The problem with Lemon isn’t whether I like it or not – the problem is that it’s not consistently applied. If the test was actually consistently applied I wouldn’t mind it so much, but the Court seems to apply Lemon every couple years and then never again. So I think there’s a good chance the Court just kills Lemon all together. The Court just hasn’t consistently applied it. In McCreary County they kind of applied it, but not really, in Van Orden they didn’t, in Town of Greece v. Galloway, (that was the prayer case,) they didn’t apply it – so I think it’s not a very good test to apply.
You have a knack for making legal issues comprehensible and easy to follow. Where did you get that from?
I don’t know where I got it from. I think about how to say things in a clear fashion, where there is no ambiguity, all my words are chosen in a specific fashion, so that my reader knows exactly what it is I am trying to convey.

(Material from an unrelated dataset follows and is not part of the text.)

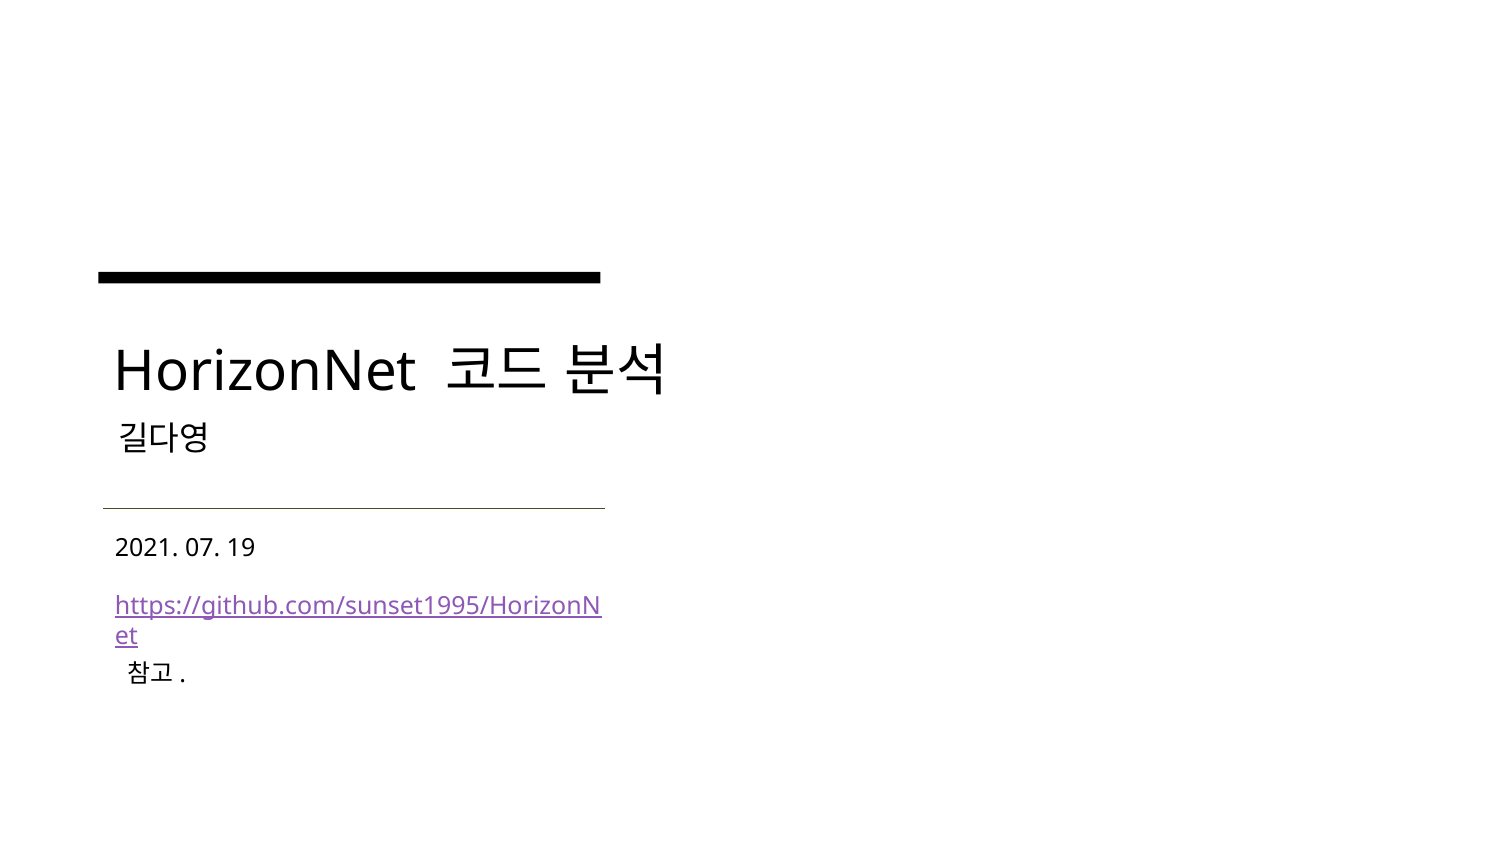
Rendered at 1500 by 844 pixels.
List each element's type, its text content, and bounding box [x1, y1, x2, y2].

I do this in my writing, but also in my teaching. When I teach students, I teach students from all across the country at different schools. These students have different backgrounds and different approaches. I don’t presume anything. When I walk into a class, or when I go give a lecture on the road, I assume my audience knows nothing. I assume they’ve never heard of me, and I start from scratch. My hope is that if I write clearly, and assume people know nothing, that it will be understandable. And I work very hard. I can spend minutes on a sentence, just rearranging the words, seeing which one reads better. I always want my audience to know exactly what I’m saying so there’s no ambiguity, no misplaced modifier, no long clauses where in the middle of the sentence, you forget what the hell the subject is. It sometimes has a more staccato, a more short, pointed approach, but I prefer clarity over flowery language.
It’s a good approach when you’re writing tests.
Yeah. When you’re writing exams, you have to anticipate every single issue that may arise – students might run into a problem, but you can’t answer their questions during the exam. So I try to eliminate as many problems as I can, and make the exams as stripped down and narrow as possible.
Before I leave you, I have a bit of trivia for you. Are you prepared?
Okay. This justice’s father was a renowned poet whose most famous poem was about the U.S.S. Constitution.
Yeah. It was Holmes. His father is actually in my American literature textbook. There are several pages of his poetry.
I knew his father was a poet, though I’ve never read any of the Oliver Wendell Holmes Sr. poetry. Was it good? Do you like it?
It’s very good. It’s written in this very direct fashion, where every other syllable is emphasized; it’s iambic. He has 8 syllables in a line, and then 6, and then 8, and then 6. It’s very short and to the point. It has a nice rhythm to it.
And that’s the end of the interview. Thanks for reading!